The process of “de-normalization” implemented by anti-smoker activists was created to coerce smokers into quitting. It was intentionally designed to denigrate and disenfranchise smokers. To accomplish their goal, the anti-smoker brigade distorted science and resorted to a propaganda campaign the likes of which has not been seen in three-quarters of a century.

Canadians could have been protected from the real dangers of secondhand smoke with a little compromise (and at far less cost). Legitimate public policies to dissuade smoking could have succeeded to a significant degree. The anti-smoker crowd chose instead to make life miserable for people simply because they engage in an unpopular, but still legal, habit.
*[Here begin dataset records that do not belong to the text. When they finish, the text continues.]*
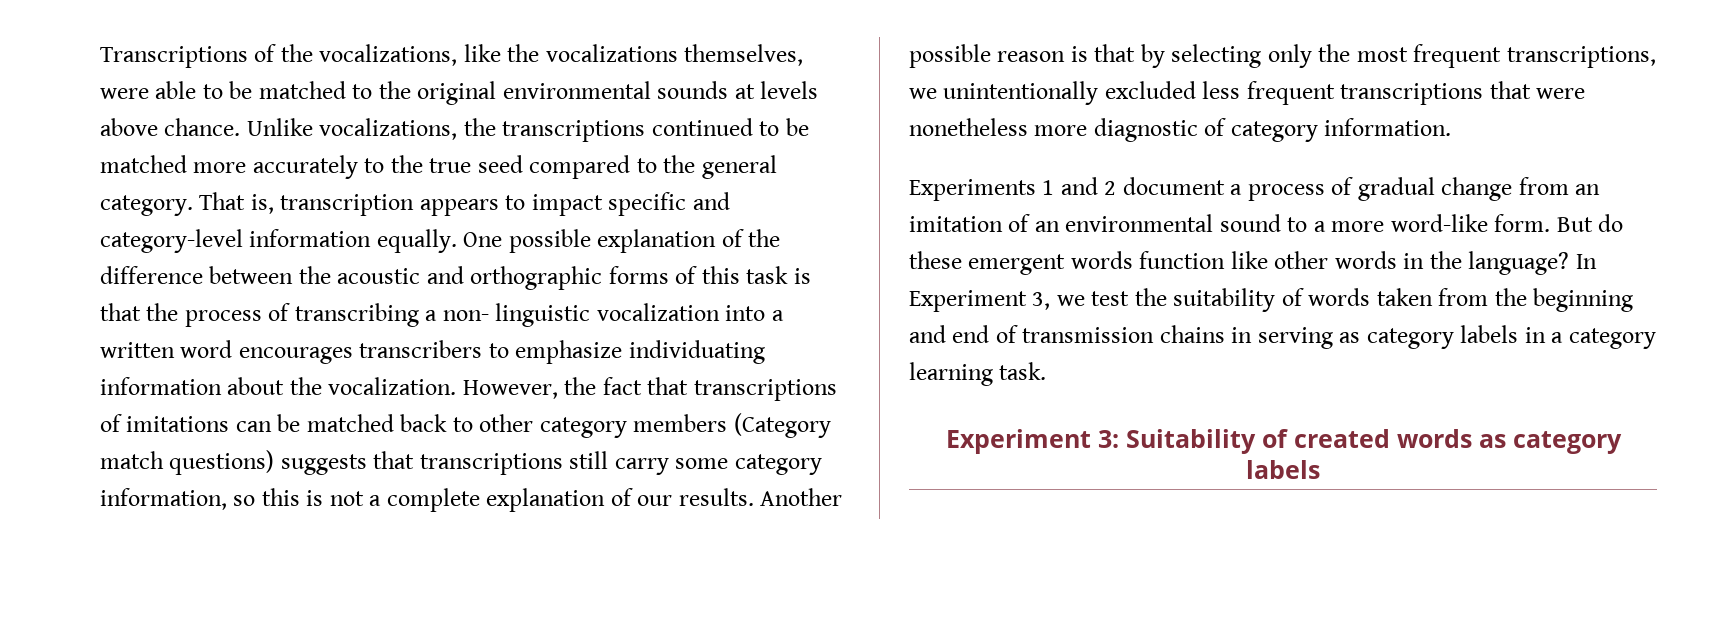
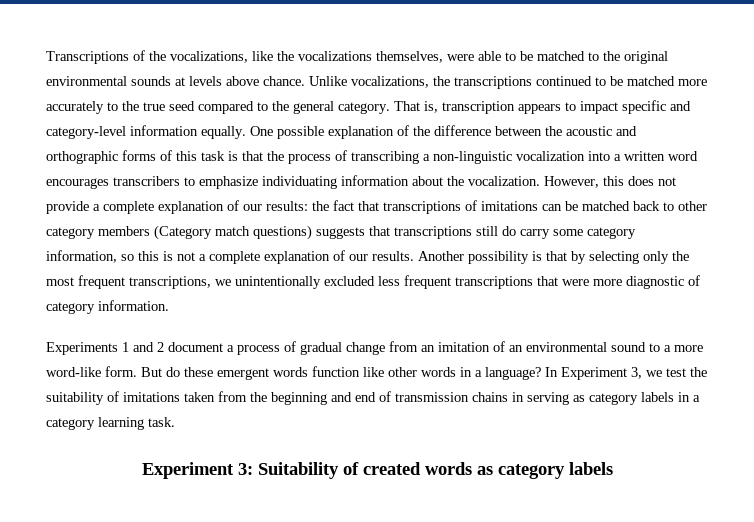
[442,303,591,327] non- linguistic -> [433,151,512,164] non-linguistic
(558, 389) none -> [603,176,676,186] [46,200,308,214] this does not provide a complete explanation of our results:
(609, 460) none -> [502,226,516,236] do
[909,44,1066,68] possible reason -> [468,251,529,264] possibility
[909,118,1028,136] nonetheless -> (589, 282) none
[1429,251,1462,269] the -> [475,370,482,377] a
[1308,288,1371,306] words -> [123,392,180,402] imitations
The war on smoking has been turned into an all out war on smokers. We’re vastly outnumbered. We can’t rely on financial support from government as the anti-smokers do to spread their message of fear and hatred. We can no longer depend on our governments to protect us from discrimination in housing, employment or medical care. But, we will survive.

And, if the control freaks in the anti-smoker movement were looking for an easy victory, they are due for disappointment.

Rob Cunningham whines: "We should be seeing a decline (in smoking) and we're not”.

Sorry, Rob. You and your colleagues should have stuck to a campaign against smoking. Your relentless attacks on smokers moved the battle into a different arena. You decided that a human being’s value to society could be determined by whether or not he chose to smoke. It can’t. No more than a man’s worth can be determined by the colour of his skin or the God he chooses to worship.

You made it personal. There will be no surrender.